Text for analysis section start

We just now met her face to face. The poor girl had to do the whole meet the parents scene with us in the last few days. She seems to have held up well and she struck us as absolutely delightful.

Thursday, December 20, 2007

Back in Austin

I don't mean to make any friends in Denmark or Massa- chusetts feel bad, but our first morning back in Austin was sunny, warm and beautiful. The gods were smiling. This first picture is just down the street from our house, where the road heads down into a small neighborhood park.

It was a great day for photos. It was just cool enough to enjoy dog walking (out of the photo are the four, count them four, dogs I was walking -- two of mine and two of my daughter -- who has been watching the house and dogs. But there was also great horizontal winter light. As the second photo shows.

The neighborhood park is a nice place to let dogs run a bit. It has a pond in it that you can see, along with one of the dogs, Titania, a 10 year old pit bull/boxer mix, who looks a bit fierce but is very sweet.

There is a permanent flock of ducks on the pond, along with a goose who is the boss. And who does not like dogs very much, imagine a lot of honking as the sound-track to this last photo.

Sunday, December 16, 2007

Christmas & Leaving Denmark

We have taken a lot of trains from Århus this fall. The enter- tainment in the station waiting room revolves around a large model train set maintained by the train company. When you put coins in, the train runs and the revenue goes to charity. It is fun to watch small kids of 3-5 look at it with very wide eyes. The mother of one little girl of three or so was out of coins, so I treated them, and was rewarded with a great, shy smile. In the Christmas season, the train has elves climbing on it, which you can barely see in the photo.

When we were in Roskilde the other day, I was struck by the wintry, rather spartan beauty of the countryside around the campus. The back part where resides the communications school juts out into the countryside. I was struck by these bushes and berries.

They took me back to my boyhood in Idaho where I invented a tradition for myself of going down to the river near our farm and looking for berries, holly and evergreens to make a Christmas wreath out of. It was always fun wandering around the mostly empty river bed, walking or sometimes ice-skating on the frozen pools of water. That river was sort of an all purpose entertainment. My nephews and I walked all over it when we were small, swam in it and floated down it on auto inner tubes in the summer when we got bigger, and ice skated and explored the river bed in the winters. It seems like a story out of a book about some classic boyhood in the countryside now, but it was just life as normal at the time.

We are in a hotel at the Copenhagen Airport, waiting to catch a plane tomorrow. With large bags full of six months of stuff, we thought it best to take it in stages.

Text for analysis section end
Excerpted records section start

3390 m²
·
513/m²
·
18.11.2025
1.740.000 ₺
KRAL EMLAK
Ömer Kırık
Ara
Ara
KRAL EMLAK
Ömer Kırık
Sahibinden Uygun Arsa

Excerpted records section end

Instructions:
A) In the travel blog entries, what did the writer look for as a boy to make a Christmas wreath? List every item named.
B) Reproduce word for word the part of the travel blog entries that opens with the words containing "Sunday, December 16, 2007" and closes with "in the photo.".
C) Carry on the travel blog entries from the point where they stop.

Answers below:
A) berries, holly, evergreens

B)
Sunday, December 16, 2007

Christmas & Leaving Denmark

We have taken a lot of trains from Århus this fall. The enter- tainment in the station waiting room revolves around a large model train set maintained by the train company. When you put coins in, the train runs and the revenue goes to charity. It is fun to watch small kids of 3-5 look at it with very wide eyes. The mother of one little girl of three or so was out of coins, so I treated them, and was rewarded with a great, shy smile. In the Christmas season, the train has elves climbing on it, which you can barely see in the photo.

C)
Leaving Denmark to go back to the US is bittersweet. We have really enjoyed it here and have made some great friends, particularly among my colleagues in media studies at Arhus University. Among supposedly reserved Scandinavians, we have made at least as many friends and good collegial relations as I remember making among a comparable time among very outgoing Brazilians.

Plus it has been really interesting to learn about Denmark. I am used to doing fieldwork, reading up, interviewing and observation, to learn about places like Brazil, Mexico or even South Texas. It was interesting to do that in Denmark. In fact, last week, after I presented the initial results and thoughts on my research on Danish TV programming and audiences that I mentioned here a couple of posts ago, one of my hosts at Roskilde University was a bit amused that I was here doing fieldwork, studying them-- since it mostly goes the other way around with Danes, as in the US, where We go out to study Them. (Observing this was Thomas Tufte, who also did his dissertation research on Brazilian TV and whom I have known for a long time. So it was particularly interesting for him.)

Us and them gets more complicated all the time, particularly between the US and Denmark. If you come from my part of the US, Idaho and Utah, and your family has been there for a couple of generations, the likelihood of your having Danish ancestry is well over half, from what I have been told. (I have one Danish great grandfather.) Ironically, Denmark is one of the few places I have ever worked where people took me from my appearance for someone local. Denmark is a big piece of the US national and my own personal hybridity. So we have met the natives and they are us.

But exciting times await in Texas. Our daughter Julia just graduated with an MA in library/ information science at UT and just got a librarian job in Cedar Park, just north of Austin. Here is a picture of her in full graduation fig. And our son Rolf is getting married to Kristy Money of Provo, UT in Salt Lake December 28. So the pace of things is about to speed up, with Christmas and a wedding in short order.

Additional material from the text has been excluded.